Descartes-Huygens Prize for nanotechnologist Marie-Paule Pileni

The French nanotechnologist Professor Marie-Paule Pileni is the winner of the 2004 Descartes-Huygens Prize, awarded by the Royal Netherlands Academy of Arts and Sciences for her pioneering research on nanomaterials. The prize, a grant of EUR 23,000, is intended to cover the costs of a period of research residency in the Netherlands. Prof. Pileni will be working at the MESA+ Institute for Nanotechnology and the Faculty of Technical Sciences at the University of Twente.

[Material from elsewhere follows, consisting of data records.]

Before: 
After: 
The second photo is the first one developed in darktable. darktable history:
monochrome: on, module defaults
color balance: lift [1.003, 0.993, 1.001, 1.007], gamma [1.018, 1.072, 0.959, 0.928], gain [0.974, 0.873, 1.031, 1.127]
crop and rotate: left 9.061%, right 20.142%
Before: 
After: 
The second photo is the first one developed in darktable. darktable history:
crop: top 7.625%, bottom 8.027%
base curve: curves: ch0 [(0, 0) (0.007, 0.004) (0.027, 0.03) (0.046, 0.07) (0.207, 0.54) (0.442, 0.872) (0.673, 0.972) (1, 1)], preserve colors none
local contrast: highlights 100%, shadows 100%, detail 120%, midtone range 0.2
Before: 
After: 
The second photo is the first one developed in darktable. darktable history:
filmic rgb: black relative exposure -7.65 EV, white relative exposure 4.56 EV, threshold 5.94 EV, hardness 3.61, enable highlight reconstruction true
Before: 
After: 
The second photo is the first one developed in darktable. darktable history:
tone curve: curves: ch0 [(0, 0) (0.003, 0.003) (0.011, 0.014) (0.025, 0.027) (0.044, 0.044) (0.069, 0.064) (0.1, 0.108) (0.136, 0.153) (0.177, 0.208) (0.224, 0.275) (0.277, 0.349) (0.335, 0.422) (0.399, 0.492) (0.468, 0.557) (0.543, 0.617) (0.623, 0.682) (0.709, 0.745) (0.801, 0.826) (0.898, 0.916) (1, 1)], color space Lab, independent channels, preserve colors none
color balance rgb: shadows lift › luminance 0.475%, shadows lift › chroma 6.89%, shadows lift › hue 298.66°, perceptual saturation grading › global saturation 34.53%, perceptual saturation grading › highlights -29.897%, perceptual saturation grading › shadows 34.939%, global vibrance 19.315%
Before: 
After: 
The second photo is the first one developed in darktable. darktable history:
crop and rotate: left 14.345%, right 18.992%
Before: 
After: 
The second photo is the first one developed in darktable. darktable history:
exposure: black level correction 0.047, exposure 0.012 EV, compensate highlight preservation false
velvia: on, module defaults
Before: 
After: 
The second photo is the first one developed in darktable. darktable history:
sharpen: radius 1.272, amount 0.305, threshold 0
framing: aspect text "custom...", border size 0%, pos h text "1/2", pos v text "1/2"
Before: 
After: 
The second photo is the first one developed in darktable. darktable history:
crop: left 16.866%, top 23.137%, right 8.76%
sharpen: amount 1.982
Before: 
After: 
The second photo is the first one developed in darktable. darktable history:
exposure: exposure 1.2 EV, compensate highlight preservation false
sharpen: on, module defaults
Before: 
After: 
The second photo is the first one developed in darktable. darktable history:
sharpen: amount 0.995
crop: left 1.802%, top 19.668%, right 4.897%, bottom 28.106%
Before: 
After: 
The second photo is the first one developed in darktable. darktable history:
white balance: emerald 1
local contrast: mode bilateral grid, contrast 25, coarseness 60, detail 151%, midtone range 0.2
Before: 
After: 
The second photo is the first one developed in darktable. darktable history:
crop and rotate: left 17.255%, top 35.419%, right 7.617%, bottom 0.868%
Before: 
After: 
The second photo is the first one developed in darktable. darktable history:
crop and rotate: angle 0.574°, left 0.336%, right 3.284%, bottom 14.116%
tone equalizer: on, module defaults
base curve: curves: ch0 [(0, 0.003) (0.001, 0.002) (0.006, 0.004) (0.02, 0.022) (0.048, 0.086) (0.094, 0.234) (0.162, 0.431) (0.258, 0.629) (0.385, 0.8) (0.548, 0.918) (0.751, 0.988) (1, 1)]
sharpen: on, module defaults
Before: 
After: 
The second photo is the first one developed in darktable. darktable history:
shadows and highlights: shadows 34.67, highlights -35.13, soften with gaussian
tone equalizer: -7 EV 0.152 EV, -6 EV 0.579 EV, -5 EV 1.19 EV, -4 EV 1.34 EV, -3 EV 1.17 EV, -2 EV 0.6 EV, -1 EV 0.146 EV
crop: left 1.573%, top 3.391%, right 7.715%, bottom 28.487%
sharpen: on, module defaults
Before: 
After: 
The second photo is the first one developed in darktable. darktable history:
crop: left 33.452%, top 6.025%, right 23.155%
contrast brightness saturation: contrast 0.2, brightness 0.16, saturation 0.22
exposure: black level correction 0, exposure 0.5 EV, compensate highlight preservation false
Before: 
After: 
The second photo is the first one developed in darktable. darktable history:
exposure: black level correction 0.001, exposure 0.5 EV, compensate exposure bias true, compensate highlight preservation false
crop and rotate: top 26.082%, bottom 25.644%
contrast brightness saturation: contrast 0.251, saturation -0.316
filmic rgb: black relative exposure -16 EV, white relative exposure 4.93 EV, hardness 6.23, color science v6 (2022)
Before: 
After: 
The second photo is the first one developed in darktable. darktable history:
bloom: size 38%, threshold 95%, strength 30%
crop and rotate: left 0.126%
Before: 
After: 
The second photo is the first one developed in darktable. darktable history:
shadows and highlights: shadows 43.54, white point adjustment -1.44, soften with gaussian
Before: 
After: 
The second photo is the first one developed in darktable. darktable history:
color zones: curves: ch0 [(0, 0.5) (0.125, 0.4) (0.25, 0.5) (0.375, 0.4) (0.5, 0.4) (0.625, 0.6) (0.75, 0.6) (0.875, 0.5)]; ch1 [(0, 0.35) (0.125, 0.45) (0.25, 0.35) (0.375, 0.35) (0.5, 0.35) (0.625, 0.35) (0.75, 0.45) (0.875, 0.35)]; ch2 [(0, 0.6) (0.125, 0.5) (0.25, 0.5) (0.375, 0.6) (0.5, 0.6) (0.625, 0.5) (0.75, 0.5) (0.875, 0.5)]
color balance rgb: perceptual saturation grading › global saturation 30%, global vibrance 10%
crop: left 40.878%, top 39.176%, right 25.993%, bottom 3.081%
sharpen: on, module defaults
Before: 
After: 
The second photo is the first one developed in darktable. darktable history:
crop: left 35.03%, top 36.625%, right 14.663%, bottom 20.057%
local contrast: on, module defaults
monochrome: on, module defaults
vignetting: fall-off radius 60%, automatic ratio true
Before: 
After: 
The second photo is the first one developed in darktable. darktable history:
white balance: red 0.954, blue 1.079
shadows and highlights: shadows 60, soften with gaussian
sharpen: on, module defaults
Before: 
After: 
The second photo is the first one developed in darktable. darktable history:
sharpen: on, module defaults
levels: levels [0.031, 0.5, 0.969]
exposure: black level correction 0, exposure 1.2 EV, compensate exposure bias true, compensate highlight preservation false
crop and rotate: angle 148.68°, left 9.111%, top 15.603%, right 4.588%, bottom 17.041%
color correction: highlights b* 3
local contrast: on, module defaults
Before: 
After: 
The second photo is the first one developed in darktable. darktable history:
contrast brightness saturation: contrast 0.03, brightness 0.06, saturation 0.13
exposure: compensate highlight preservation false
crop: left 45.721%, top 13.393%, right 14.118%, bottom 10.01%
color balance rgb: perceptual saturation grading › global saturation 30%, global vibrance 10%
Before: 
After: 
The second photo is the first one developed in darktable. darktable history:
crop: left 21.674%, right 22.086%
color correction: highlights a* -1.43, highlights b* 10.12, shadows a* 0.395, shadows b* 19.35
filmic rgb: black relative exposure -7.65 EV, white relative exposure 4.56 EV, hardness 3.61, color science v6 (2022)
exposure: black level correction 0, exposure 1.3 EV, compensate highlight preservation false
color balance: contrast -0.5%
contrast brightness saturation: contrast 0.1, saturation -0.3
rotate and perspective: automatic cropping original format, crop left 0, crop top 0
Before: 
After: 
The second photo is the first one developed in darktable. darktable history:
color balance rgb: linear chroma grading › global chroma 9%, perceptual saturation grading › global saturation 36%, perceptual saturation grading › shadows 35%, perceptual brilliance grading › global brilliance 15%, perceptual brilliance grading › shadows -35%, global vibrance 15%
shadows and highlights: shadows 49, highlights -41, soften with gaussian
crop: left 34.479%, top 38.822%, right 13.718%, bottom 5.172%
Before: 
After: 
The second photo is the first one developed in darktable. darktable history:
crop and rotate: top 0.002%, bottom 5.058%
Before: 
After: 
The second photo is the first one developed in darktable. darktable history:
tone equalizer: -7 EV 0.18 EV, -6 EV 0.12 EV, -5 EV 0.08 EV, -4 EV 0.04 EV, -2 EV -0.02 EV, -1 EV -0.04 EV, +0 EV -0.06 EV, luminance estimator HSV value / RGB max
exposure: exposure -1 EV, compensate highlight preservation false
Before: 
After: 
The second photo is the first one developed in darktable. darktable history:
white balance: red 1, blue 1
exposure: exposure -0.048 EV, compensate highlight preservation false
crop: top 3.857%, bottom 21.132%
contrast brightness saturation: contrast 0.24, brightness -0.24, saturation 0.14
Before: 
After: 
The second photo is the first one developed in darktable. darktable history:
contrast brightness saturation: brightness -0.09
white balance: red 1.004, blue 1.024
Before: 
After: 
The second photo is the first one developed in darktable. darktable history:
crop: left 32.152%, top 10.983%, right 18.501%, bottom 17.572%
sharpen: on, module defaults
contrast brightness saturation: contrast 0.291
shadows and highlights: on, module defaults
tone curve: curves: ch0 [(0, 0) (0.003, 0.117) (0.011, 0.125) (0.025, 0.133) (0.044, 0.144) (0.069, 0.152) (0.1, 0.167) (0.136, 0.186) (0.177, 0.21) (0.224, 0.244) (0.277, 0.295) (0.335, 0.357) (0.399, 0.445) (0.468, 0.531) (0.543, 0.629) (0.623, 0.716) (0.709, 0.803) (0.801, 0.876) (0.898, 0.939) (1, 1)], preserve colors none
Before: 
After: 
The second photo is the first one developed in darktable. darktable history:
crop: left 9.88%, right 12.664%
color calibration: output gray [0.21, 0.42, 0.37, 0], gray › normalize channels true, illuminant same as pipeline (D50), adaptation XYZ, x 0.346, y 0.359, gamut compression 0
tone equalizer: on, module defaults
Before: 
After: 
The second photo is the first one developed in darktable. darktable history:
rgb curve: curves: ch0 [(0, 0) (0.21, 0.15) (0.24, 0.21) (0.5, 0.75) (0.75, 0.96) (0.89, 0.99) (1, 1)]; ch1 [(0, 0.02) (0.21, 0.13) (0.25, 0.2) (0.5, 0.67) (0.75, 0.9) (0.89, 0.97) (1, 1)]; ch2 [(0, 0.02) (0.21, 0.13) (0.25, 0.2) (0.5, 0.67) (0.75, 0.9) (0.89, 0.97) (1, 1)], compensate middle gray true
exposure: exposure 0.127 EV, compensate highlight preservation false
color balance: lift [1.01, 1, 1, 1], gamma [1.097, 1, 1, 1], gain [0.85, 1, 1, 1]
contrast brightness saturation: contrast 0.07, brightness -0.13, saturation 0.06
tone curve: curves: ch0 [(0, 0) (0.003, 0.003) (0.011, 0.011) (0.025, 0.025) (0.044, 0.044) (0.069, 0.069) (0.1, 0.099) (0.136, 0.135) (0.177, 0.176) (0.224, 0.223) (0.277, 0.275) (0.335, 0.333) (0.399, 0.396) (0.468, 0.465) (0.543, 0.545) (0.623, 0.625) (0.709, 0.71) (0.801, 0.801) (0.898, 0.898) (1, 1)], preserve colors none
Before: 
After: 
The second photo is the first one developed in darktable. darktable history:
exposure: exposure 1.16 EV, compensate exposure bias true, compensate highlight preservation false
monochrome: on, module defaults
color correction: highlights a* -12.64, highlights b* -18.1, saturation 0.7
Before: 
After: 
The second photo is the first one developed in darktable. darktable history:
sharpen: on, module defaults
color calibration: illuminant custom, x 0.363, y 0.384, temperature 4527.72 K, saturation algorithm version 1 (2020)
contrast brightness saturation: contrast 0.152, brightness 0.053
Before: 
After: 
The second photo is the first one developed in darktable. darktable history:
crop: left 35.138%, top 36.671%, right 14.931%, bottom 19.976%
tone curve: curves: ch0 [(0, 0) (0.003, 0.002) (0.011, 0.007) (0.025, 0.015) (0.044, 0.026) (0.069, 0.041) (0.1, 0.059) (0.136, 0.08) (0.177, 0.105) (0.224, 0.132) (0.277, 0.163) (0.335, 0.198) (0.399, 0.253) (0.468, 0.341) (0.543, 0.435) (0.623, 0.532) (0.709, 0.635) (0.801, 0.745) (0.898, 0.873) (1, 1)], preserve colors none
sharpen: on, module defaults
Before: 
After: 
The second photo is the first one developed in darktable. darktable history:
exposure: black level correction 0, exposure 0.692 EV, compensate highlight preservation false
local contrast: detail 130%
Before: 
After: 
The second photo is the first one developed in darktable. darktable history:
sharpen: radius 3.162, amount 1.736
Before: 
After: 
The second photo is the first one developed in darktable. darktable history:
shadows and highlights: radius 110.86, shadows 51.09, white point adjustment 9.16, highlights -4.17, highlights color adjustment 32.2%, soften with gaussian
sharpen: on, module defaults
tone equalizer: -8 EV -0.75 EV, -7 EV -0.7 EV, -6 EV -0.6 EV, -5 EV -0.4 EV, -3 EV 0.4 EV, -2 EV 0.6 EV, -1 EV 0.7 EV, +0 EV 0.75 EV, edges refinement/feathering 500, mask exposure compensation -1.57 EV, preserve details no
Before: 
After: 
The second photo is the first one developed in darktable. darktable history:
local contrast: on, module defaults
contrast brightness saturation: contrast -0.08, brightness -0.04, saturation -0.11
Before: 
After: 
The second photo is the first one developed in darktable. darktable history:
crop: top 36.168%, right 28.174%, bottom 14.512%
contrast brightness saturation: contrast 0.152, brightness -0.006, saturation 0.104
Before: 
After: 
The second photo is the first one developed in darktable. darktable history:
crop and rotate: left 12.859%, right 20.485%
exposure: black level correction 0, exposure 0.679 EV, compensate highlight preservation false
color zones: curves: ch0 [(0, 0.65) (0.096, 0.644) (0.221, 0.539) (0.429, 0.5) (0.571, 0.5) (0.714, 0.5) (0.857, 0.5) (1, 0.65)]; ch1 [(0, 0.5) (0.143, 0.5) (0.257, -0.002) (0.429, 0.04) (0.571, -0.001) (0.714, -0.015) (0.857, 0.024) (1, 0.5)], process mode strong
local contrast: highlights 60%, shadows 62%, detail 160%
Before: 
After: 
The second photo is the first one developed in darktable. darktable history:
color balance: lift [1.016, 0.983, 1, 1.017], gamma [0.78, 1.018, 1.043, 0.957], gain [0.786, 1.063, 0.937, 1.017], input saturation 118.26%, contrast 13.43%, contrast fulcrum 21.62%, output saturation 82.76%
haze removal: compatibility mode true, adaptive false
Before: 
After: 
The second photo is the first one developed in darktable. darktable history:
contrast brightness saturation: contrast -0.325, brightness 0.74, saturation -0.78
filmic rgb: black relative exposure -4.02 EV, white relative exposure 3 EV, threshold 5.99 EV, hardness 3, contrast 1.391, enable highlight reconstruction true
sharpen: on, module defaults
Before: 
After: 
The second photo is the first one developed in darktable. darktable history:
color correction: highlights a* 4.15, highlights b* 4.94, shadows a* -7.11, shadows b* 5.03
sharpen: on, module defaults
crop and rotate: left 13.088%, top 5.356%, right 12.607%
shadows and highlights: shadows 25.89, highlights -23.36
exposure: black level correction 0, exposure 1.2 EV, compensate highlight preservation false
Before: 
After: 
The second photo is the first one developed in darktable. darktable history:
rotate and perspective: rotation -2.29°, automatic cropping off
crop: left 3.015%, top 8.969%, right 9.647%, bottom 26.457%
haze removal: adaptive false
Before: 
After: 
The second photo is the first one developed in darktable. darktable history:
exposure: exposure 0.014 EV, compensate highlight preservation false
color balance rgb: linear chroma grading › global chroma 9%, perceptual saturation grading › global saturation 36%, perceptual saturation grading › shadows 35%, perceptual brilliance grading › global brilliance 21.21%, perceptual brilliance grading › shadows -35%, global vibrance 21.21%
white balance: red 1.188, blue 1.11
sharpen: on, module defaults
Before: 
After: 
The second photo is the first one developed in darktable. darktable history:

Marie-Paule Pileni (1945) conducts research into the synthesis of nanomaterials and the organisation and collective properties of nanoparticles. She has worked at the Mesoscopic and Nanometric Materials Laboratory, part of the Pierre & Marie Curie University in Paris, since 1969 and has been a visiting lecturer in Switzerland, Israel, Australia, India, Japan, the US, Germany and other countries. She also holds an honorary doctorate from Chalmers University in Gothenburg, Sweden. She enjoys international renown in her field and was the most cited French scientist during the period 1981-1998.

Marie-Paule Pileni will use the Descartes-Huygens Prize to spend a few months in 2005 and 2006 working as a visiting professor in the Solid-State Physics department of the Faculty of Technical Sciences and the MESA+ Research Institute of the University of Twente. Together with her Dutch colleagues she will research the properties of thin films, i.e. layers synthesised from crystals of nano dimensions. How will the crystals be arranged, and how does their arrangement affect the properties of the material? Prof. Pileni will concentrate specifically on optical and magnetic properties. The films have a great deal of technical potential, for example in information storage and in medical diagnostics.

The Academy awards the Descartes-Huygens Prize annually to a prominent French scientist who has made a contribution to the development of Franco-Dutch scientific cooperation. The French government awards the same prize annually to a Dutch scientist to finance a period of research residency in France.